Computer validation checks can help beginners learn from their mistakes.

"These technologies, which we call "web standards," are carefully designed to deliver the greatest benefits to the greatest number of web users while ensuring the long-term viability of any document published on the web."Web Standards Group

3. Improved Website User Experience

W3C validated websites will be easily accessed by people with modern browsers. Validation improves usability and functionality because your users are less likely to run into errors when displayed on browsers compared to non-validated websites.

Validation is fully compatible with a wide range of dynamic pages, scripting, active content, and multimedia presentations.

The website validation process allows website designers to correct formatting errors that impact website performance, and following international standards, the code used in websites is reduced in size while improving efficiency.

Because of this, web pages are displayed much faster and flow much better compared to websites that have not been validated.

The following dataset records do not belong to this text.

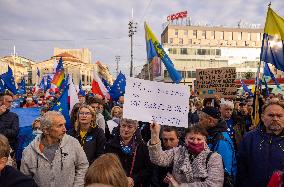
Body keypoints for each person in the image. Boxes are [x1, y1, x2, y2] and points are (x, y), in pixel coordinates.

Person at [20, 111, 89, 187]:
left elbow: (83, 166)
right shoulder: (29, 152)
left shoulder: (73, 143)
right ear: (46, 130)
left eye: (64, 124)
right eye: (59, 126)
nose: (65, 129)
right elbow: (25, 180)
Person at [148, 124, 224, 186]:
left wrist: (179, 186)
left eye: (199, 139)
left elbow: (214, 184)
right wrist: (154, 134)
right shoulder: (178, 152)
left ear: (205, 140)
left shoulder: (214, 158)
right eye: (191, 138)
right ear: (185, 139)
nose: (195, 142)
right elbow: (158, 159)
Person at [237, 102, 284, 186]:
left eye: (279, 116)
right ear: (262, 117)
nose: (275, 119)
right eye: (271, 115)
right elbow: (241, 169)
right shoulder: (249, 138)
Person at [105, 118, 152, 187]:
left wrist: (133, 179)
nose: (126, 129)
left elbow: (148, 169)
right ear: (119, 127)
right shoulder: (110, 146)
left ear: (135, 129)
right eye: (123, 126)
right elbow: (106, 166)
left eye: (130, 127)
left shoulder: (142, 147)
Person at [198, 106, 237, 184]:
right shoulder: (211, 135)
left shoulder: (222, 141)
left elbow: (225, 171)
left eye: (201, 119)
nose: (199, 122)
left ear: (210, 120)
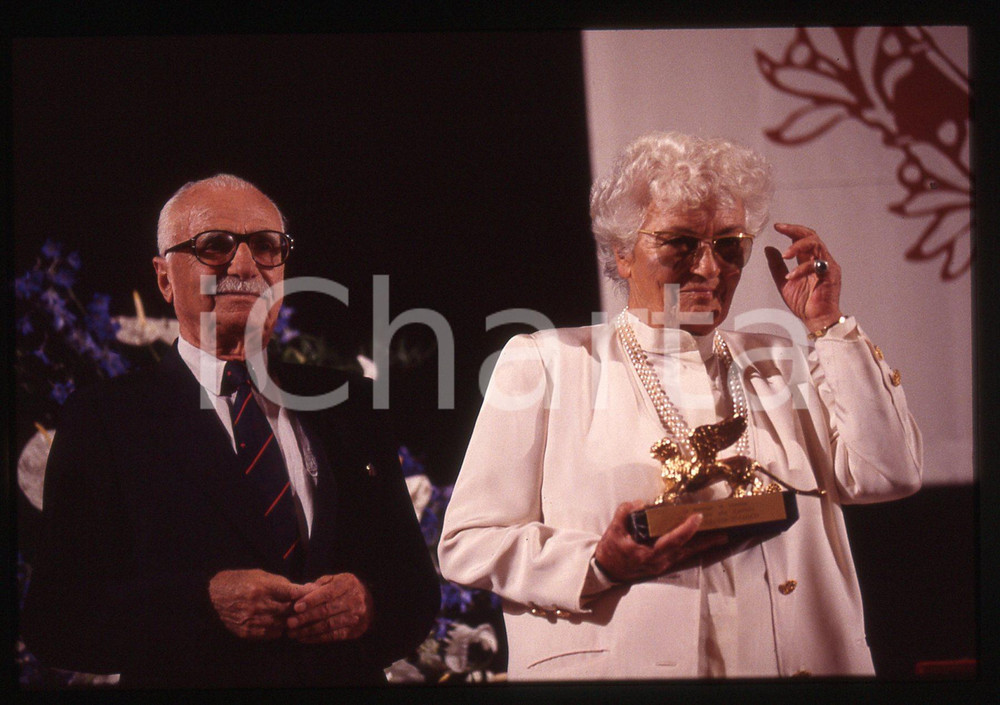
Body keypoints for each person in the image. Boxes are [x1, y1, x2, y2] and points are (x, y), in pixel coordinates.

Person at [438, 132, 922, 679]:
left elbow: (889, 474)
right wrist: (597, 563)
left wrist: (828, 325)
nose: (709, 269)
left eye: (729, 245)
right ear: (622, 253)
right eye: (680, 243)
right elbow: (468, 543)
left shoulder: (783, 361)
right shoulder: (548, 362)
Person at [22, 174, 440, 688]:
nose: (244, 266)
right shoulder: (104, 418)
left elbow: (416, 589)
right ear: (164, 278)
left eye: (266, 247)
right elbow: (56, 621)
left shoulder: (350, 405)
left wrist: (369, 605)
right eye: (214, 246)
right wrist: (203, 603)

4. Make Website Browsers Friendly

Making website browsers friendly is one of the biggest reasons why W3C code validation was introduced. Websites that are not validated may display correctly in one browser but not in other browsers. Many websites face cross-browser problems.

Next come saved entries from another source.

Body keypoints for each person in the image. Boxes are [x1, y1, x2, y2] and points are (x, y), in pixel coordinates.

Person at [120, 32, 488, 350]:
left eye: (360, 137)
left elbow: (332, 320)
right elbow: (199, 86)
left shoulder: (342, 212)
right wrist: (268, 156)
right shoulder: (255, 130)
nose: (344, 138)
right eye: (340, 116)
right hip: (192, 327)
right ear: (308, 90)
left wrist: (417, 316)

Websites that are not validated may display formatting problems when used in certain browsers. On the other hand, W3C validated websites are displayed without errors regardless of what browser is used.

There are five major web browsers: Google Chrome, Firefox, Microsoft Edge, and Safari, and usage among them translates to millions of internet users.

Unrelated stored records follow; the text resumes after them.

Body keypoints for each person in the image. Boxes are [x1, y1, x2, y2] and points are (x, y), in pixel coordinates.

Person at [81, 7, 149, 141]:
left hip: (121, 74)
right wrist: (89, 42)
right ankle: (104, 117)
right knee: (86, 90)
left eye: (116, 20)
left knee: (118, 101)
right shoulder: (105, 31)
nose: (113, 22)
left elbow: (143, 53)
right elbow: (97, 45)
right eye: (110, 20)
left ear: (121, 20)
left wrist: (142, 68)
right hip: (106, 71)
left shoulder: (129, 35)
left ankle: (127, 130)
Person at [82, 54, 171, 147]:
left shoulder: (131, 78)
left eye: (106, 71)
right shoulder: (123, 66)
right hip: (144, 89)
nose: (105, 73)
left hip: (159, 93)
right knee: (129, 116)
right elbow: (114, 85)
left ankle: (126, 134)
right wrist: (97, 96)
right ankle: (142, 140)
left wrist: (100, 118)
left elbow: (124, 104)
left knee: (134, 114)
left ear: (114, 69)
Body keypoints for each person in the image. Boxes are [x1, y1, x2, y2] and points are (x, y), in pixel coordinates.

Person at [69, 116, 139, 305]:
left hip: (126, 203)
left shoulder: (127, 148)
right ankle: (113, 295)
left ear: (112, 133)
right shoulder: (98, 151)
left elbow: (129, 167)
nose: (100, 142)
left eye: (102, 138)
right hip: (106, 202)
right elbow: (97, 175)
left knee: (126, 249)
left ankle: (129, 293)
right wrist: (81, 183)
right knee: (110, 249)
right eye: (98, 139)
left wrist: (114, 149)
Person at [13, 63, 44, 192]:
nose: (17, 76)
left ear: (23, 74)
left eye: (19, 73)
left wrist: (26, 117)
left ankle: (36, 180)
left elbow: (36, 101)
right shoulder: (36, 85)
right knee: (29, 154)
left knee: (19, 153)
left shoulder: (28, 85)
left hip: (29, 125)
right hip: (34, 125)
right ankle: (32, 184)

5. Multiple Device Accessibility

With the recent boom in smartphones and tablets, more people will be accessing the Internet from mobile devices than desktop computers.

By 2020, mobile commerce will reach $2.91 trillion worldwide, and some sectors are seeing an even higher proportion of mobile traffic, so there is a growing need for website owners to maximize the usability of their websites on new devices.

Unfortunately, many website owners do not take advantage of this growth and forego W3C validation that makes sure their websites and web pages are mobile-friendly too. If you want your website to be visited by as many users as possible, accessibility should be a big factor.

6. Validation Help for Easy Coding and Maintenance

Websites or web pages that validate using W3C website validation have code formatted efficiently and are easy to edit, and it helps website owners to create a new page or another new website with similar formatting.

The validated code used in W3C HTML validation, W3C XHTML validation, or W3C CSS validation can be used in future sites.

7. Validation as a Debugging Tool

Validators tell you where you have errors in your code. If your page isn't displaying as expected, a validator might very well point you to the cause of the display problems.

Also, an invalid code that may display fine in one document may show stopping errors in another because of the encompassing code.

How Do You Validate Your Code?

Validation is comparing your code to W3C standards. The best way to validate your code is by using the W3C validation tools.

HTML Validator:

This validator checks the markup validity of web documents in HTML, XHTML, SMIL, MathML, etc

CSS Validator:

This validator checks the CSS validity of web documents in HTML, XHTML etc.

There are plenty of browser extensions that will test the page you're viewing against the W3C validators.

HTML Tidy is another option for validating pages, though it may not offer the exact same results as the W3C validator. One advantage of HTML Tidy is using an extension; you can check your pages directly in the browser without visiting one of the validators sites.

Conclusion

If at all possible, any website should follow W3C validation requirements. It is the right way to do it, but it has many enduring advantages, such as extending the lifespan of the pages, maintaining browser stability, and much more. This will help you understand why W3C is necessary to test all our websites for W3C validation before calling a project complete.